Control software converts planned actions into precise motor commands. Algorithms such as PID control help maintain accurate speed, position, and movement.
How to Build Such a Robot
A practical development process begins with a clear objective. First, define exactly what the robot must accomplish. Next, select the appropriate sensors, motors, processor, and communication systems.
Then develop the software in layers. Begin with low-level motor control. After that, add sensor processing and localization. Next, develop navigation and task planning. Finally, introduce the high-level decision-making system.
For example:
High Level: “Deliver the package.”
Task Planner: “Pick up → Navigate → Deliver.”
Navigation Layer: “Follow Route A.”
Motion Controller: “Turn left 30 degrees and move forward.”
Motor Layer: “Set left and right wheel speeds.”

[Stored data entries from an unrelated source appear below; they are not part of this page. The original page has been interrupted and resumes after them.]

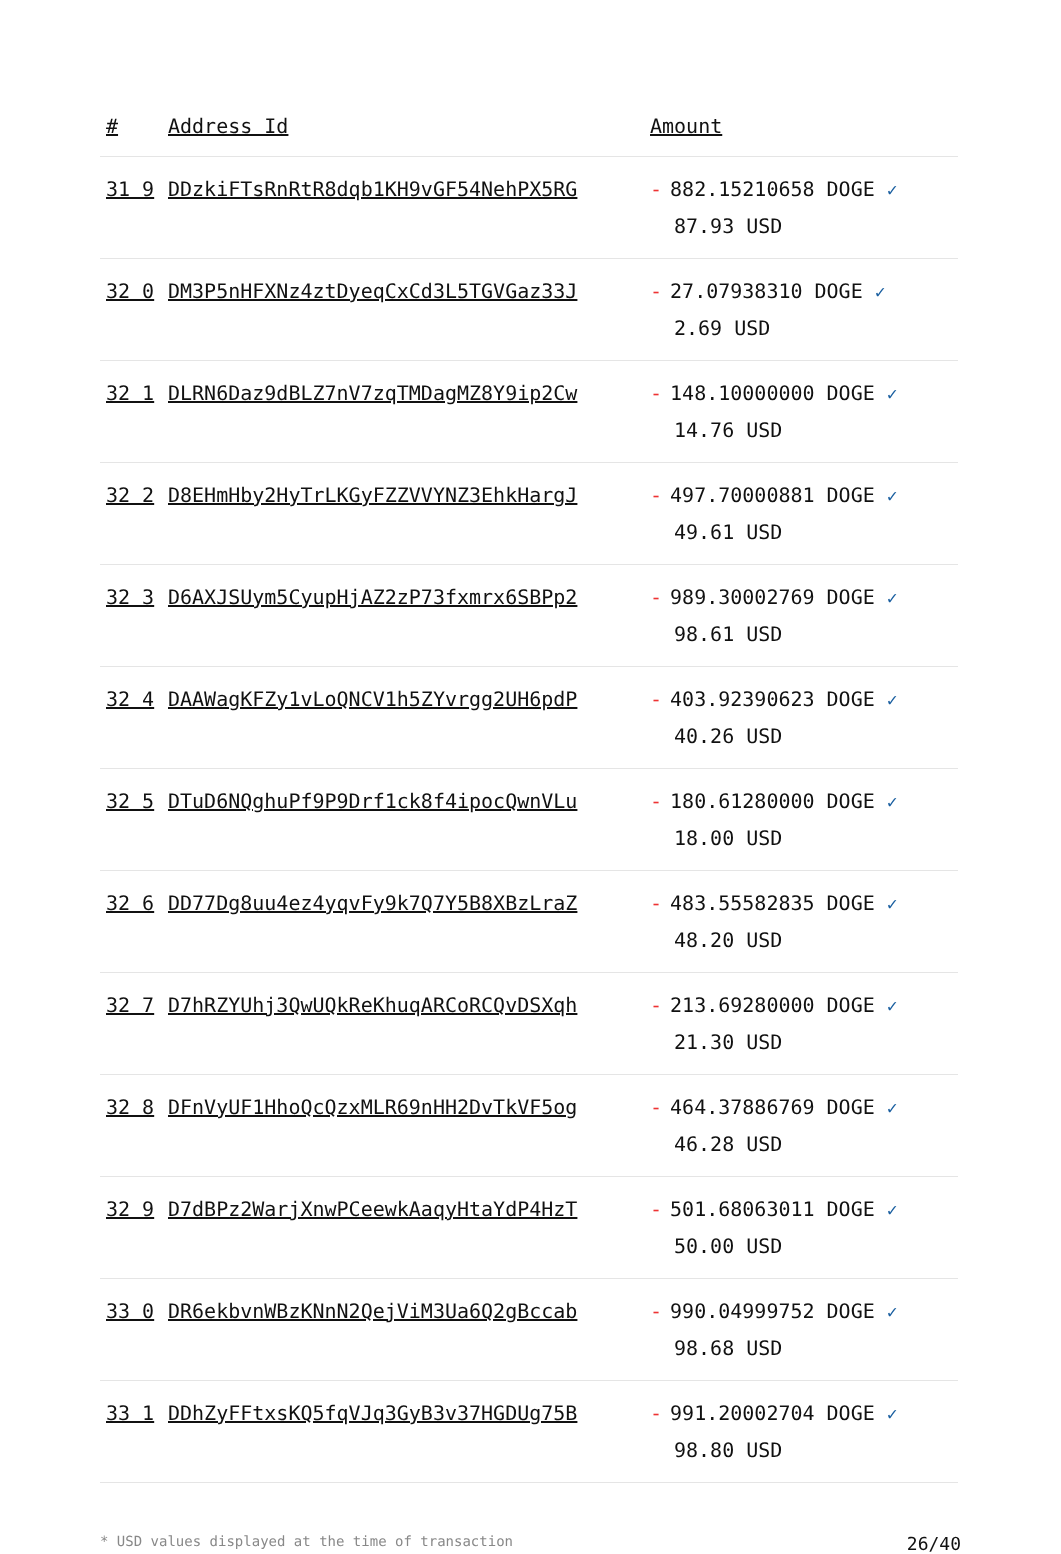| # | Address Id | Amount |
| --- | --- | --- |
| 31 9 | DDzkiFTsRnRtR8dqb1KH9vGF54NehPX5RG | - 882.15210658 DOGE ✓ 87.93 USD |
| 32 0 | DM3P5nHFXNz4ztDyeqCxCd3L5TGVGaz33J | - 27.07938310 DOGE ✓ 2.69 USD |
| 32 1 | DLRN6Daz9dBLZ7nV7zqTMDagMZ8Y9ip2Cw | - 148.10000000 DOGE ✓ 14.76 USD |
| 32 2 | D8EHmHby2HyTrLKGyFZZVVYNZ3EhkHargJ | - 497.70000881 DOGE ✓ 49.61 USD |
| 32 3 | D6AXJSUym5CyupHjAZ2zP73fxmrx6SBPp2 | - 989.30002769 DOGE ✓ 98.61 USD |
| 32 4 | DAAWagKFZy1vLoQNCV1h5ZYvrgg2UH6pdP | - 403.92390623 DOGE ✓ 40.26 USD |
| 32 5 | DTuD6NQghuPf9P9Drf1ck8f4ipocQwnVLu | - 180.61280000 DOGE ✓ 18.00 USD |
| 32 6 | DD77Dg8uu4ez4yqvFy9k7Q7Y5B8XBzLraZ | - 483.55582835 DOGE ✓ 48.20 USD |
| 32 7 | D7hRZYUhj3QwUQkReKhuqARCoRCQvDSXqh | - 213.69280000 DOGE ✓ 21.30 USD |
| 32 8 | DFnVyUF1HhoQcQzxMLR69nHH2DvTkVF5og | - 464.37886769 DOGE ✓ 46.28 USD |
| 32 9 | D7dBPz2WarjXnwPCeewkAaqyHtaYdP4HzT | - 501.68063011 DOGE ✓ 50.00 USD |
| 33 0 | DR6ekbvnWBzKNnN2QejViM3Ua6Q2gBccab | - 990.04999752 DOGE ✓ 98.68 USD |
| 33 1 | DDhZyFFtxsKQ5fqVJq3GyB3v37HGDUg75B | - 991.20002704 DOGE ✓ 98.80 USD |
* USD values displayed at the time of transaction 26/40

Feedback from the sensors continuously travels upward through the hierarchy. If the robot detects a blocked path, the navigation layer can select a new route. If the package is missing, the task planner can reconsider the current task. If the entire mission becomes impossible, the high-level system can select a new strategy.
Conclusion
Hierarchical Decision Making provides robots with a structured way to think and act. It separates long-term goals from short-term actions, making complex robotic systems easier to design, control, and improve. The hardware provides the robot with sensing, computing, movement, and communication, while the software provides perception, planning, navigation, decision making, and control.
The most powerful robotic systems combine these layers with artificial intelligence and machine learning. As robots become more autonomous, hierarchical decision making will become increasingly important because it allows a robot to operate at different levels of intelligence—from understanding a broad mission to controlling a single motor—while continuously adapting to changes in the real world.